Step 4: Verify Deployment
The deployment script automatically configures kubectl. Verify the cluster and StarRocks operator:
# Set kubeconfig (done automatically by deploy.sh)
export KUBECONFIG=kubeconfig.yaml
# Verify StarRocks operator
kubectl get pods -n starrocks
Expected Output
NAME READY STATUS RESTARTS AGE
kube-starrocks-operator-5d558f7b8b-9s5m6 1/1 Running 0 66m
The EKS cluster is named starrocks-on-eks (from data-stack.tfvars).
To verify:
aws eks describe-cluster --name starrocks-on-eks --region us-east-1
Step 5: Deploy StarRocks Cluster
Update the S3 bucket and region in the manifest, then apply:
export STARROCKS_BUCKET=$(cd terraform/_local && terraform output -raw starrocks_s3_bucket_id)
export AWS_REGION=$(cd terraform/_local && terraform output -raw region)

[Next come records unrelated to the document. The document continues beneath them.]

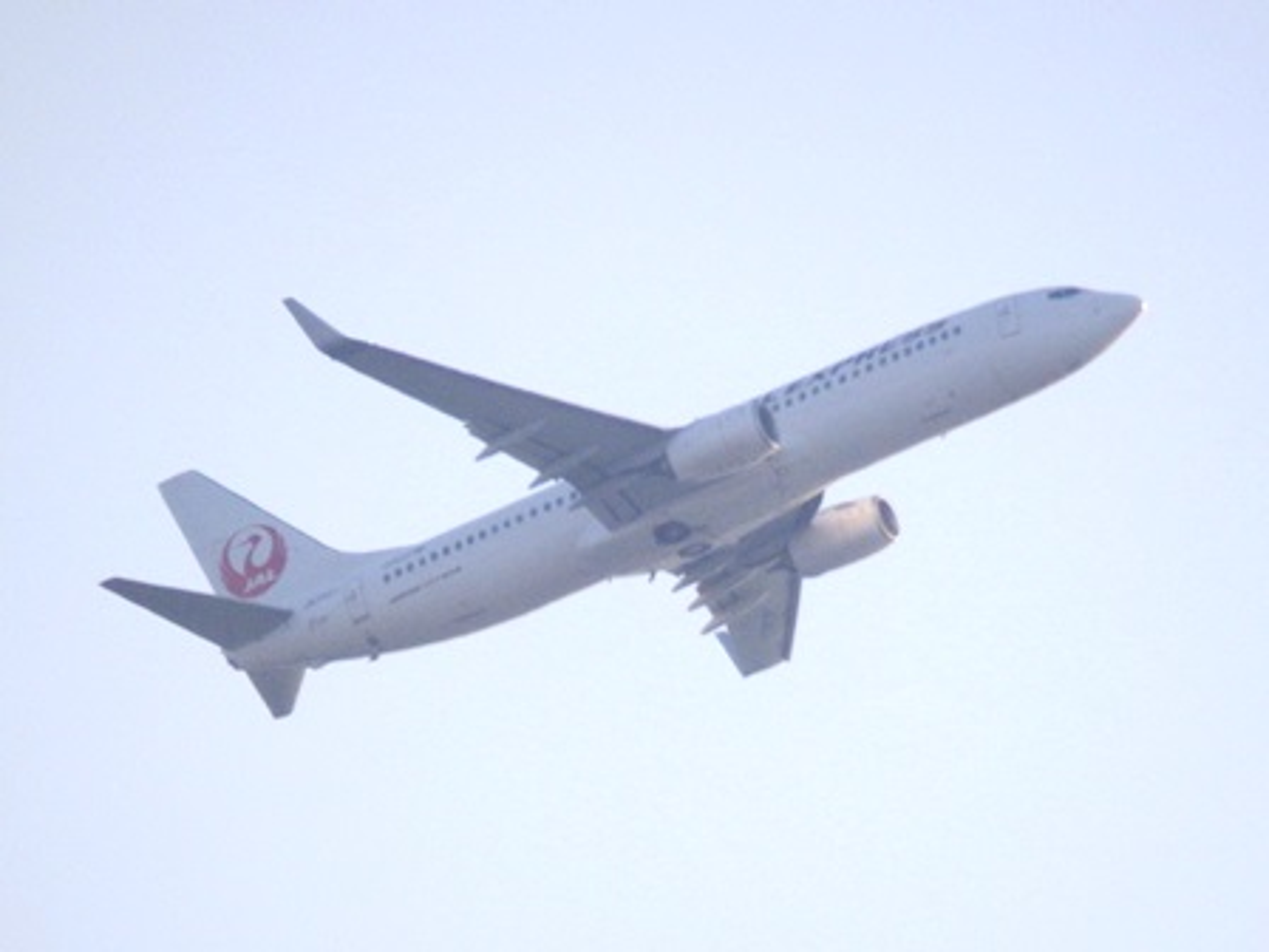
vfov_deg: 1.7
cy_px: 476
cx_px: 634
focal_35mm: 896
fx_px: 32847
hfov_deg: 2.2
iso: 250
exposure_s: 1/1000
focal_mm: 160
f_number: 5.7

sed -i '' "s|aws_s3_path = s3://<STARROCKS_S3_BUCKET_ID>|aws_s3_path = s3://${STARROCKS_BUCKET}|" examples/starrocks-shared-data.yaml
sed -i '' "s|aws_s3_region = <REGION>|aws_s3_region = ${AWS_REGION}|" examples/starrocks-shared-data.yaml
kubectl apply -f examples/starrocks-shared-data.yaml
Wait for pods to be ready (Karpenter provisions new nodes — takes 3-5 minutes):
kubectl get pods -n starrocks -w
Step 6: Verify StarRocks Deployment
# Check StarRocks pods
kubectl get pods -n starrocks
Expected Output
NAME READY STATUS RESTARTS AGE
kube-starrocks-operator-5d558f7b8b-9s5m6 1/1 Running 0 82m
starrocks-shared-data-cn-0 1/1 Running 0 8m
starrocks-shared-data-fe-0 1/1 Running 0 10m
starrocks-shared-data-fe-1 1/1 Running 0 10m
starrocks-shared-data-fe-2 1/1 Running 0 10m
Step 7: Connect to StarRocks
Connect using a MySQL client pod inside the cluster:
kubectl run mysql-client -n starrocks --rm -i --restart=Never --image=mysql:8.0 -- \
mysql -hstarrocks-shared-data-fe-service -P9030 -uroot -e "SHOW DATABASES;"
Expected Output
Database
_statistics_
information_schema
sys
Next Steps
With the infrastructure deployed, you can now:
- Run TPC-DS Benchmark - Validate query performance with 1TB dataset
- Load Your Data - Connect to external data sources via Stream Load
- Scale the Cluster - Adjust CN replicas based on workload
Troubleshooting
Pods stuck in Pending state:
kubectl describe pods -n starrocks
kubectl logs -n karpenter deployment/karpenter
StarRocks connection issues:
kubectl logs starrocks-shared-data-fe-0 -n starrocks
kubectl get endpoints -n starrocks
Cleanup
To remove all resources:
cd terraform/_local
./cleanup.sh
This will delete all resources including:
- EKS cluster and all workloads
- S3 buckets (StarRocks data)
- VPC and networking resources
Ensure you've backed up any important data before cleanup.